“It’s all going just like we planned.”
When innocent people find themselves in situations that require the presence and protection of people like me, their reaction more often than not is as much bewilderment as fear. Mortality is tough to process.
But keeping people safe, keeping people alive, is a business like any other. I frequently told this to my protégé and the others in the office, probably irritating them to no end with both the repetition and the stodgy tone. But I kept on saying it because you can’t forget, ever. It’s a business, with rigid procedures that we study the way surgeons learn to slice flesh precisely and pilots learn to keep tons of metal safely aloft.
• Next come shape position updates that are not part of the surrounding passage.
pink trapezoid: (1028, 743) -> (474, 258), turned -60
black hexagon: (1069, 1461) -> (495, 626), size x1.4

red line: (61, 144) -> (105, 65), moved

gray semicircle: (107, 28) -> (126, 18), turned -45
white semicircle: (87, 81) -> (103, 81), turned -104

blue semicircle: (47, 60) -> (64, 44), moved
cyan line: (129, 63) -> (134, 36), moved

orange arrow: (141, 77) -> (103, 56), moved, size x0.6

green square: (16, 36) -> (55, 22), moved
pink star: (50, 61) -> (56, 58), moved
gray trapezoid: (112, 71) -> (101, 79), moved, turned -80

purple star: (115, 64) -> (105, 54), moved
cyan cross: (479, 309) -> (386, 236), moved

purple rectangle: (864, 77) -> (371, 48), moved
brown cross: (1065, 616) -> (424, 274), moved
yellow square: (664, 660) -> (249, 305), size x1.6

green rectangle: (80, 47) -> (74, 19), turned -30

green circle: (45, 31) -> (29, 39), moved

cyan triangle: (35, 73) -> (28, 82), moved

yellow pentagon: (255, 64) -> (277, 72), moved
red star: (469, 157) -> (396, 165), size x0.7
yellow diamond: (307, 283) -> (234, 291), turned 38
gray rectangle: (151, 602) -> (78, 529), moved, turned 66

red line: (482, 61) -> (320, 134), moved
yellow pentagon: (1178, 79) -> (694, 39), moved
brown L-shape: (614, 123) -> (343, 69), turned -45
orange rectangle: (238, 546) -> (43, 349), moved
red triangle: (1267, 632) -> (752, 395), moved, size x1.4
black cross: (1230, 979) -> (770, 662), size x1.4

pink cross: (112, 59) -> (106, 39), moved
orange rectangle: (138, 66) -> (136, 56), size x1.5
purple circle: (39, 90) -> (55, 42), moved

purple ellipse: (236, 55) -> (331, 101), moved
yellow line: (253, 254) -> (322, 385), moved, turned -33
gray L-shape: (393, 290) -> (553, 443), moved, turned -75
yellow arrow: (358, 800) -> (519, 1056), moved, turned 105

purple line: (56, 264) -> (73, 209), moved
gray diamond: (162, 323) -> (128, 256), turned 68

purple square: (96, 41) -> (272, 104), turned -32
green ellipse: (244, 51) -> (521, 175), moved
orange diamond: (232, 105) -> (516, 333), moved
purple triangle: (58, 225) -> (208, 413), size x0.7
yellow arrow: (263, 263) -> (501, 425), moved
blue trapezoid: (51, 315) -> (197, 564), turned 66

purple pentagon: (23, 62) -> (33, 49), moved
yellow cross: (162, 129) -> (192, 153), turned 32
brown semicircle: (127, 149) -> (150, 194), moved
These techniques have been honed over the years and they worked.
Business…
Of course, it was also true that the hitter who was behind us at the moment, intent on killing the woman next to me, treated his job as a business too. I knew this sure as steel. He was just as serious as I was, had studied procedures as diligently as I had, was smart, IQ-wise and streetwise, and he had advantages over me: His rules were unencumbered by my constraints-the Constitution and the laws promulgated thereunder.
Still, I believe there is an advantage in being in the right. In all my years of doing this work I’d never lost a principal. And I wasn’t going to lose Alissa.
A business… which meant remaining calm as a surgeon, calm as a pilot.
Alissa was not calm, of course. She was breathing hard, worrying her cuff as she stared at a sprawling magnolia tree we were passing, an outrider of a or chestnut forest, bordering a huge cotton field, the tufts bursting. She was uneasily spinning a thin diamond bracelet-a treat to herself on a recent birthday. She now glanced at the jewelry and then her palms, which were sweating, and placed her hands on her navy blue skirt.